The problem:
Only the lines from the one containing "- framed print [458,176,549,236]" to the end of the entries should be written out, each exactly as it stands, both ends included.
───── Data
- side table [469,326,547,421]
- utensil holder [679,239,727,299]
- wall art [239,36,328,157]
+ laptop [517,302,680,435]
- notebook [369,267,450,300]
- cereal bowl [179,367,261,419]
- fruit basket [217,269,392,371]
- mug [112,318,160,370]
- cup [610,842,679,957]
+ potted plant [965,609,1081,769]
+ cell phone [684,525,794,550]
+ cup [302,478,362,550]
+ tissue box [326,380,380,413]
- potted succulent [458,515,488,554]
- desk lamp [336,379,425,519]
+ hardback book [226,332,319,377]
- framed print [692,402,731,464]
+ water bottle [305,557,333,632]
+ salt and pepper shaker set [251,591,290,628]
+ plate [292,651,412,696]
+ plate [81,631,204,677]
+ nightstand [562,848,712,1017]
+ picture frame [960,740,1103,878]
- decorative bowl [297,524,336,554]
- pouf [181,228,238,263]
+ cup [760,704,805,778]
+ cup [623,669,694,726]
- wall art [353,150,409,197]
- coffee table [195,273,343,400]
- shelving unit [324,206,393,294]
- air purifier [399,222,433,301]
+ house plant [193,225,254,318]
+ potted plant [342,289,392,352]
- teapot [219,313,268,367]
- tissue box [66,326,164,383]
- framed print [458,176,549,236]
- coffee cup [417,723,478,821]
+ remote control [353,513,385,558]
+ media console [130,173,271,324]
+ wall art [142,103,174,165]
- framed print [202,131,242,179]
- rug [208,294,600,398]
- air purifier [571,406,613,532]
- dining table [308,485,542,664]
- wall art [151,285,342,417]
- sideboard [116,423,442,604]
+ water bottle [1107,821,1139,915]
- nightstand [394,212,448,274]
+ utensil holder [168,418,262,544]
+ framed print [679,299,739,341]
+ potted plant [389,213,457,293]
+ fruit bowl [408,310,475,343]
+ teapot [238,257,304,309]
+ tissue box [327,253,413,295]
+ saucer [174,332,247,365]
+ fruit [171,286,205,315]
──────────
Solution for this task:
- framed print [458,176,549,236]
- coffee cup [417,723,478,821]
+ remote control [353,513,385,558]
+ media console [130,173,271,324]
+ wall art [142,103,174,165]
- framed print [202,131,242,179]
- rug [208,294,600,398]
- air purifier [571,406,613,532]
- dining table [308,485,542,664]
- wall art [151,285,342,417]
- sideboard [116,423,442,604]
+ water bottle [1107,821,1139,915]
- nightstand [394,212,448,274]
+ utensil holder [168,418,262,544]
+ framed print [679,299,739,341]
+ potted plant [389,213,457,293]
+ fruit bowl [408,310,475,343]
+ teapot [238,257,304,309]
+ tissue box [327,253,413,295]
+ saucer [174,332,247,365]
+ fruit [171,286,205,315]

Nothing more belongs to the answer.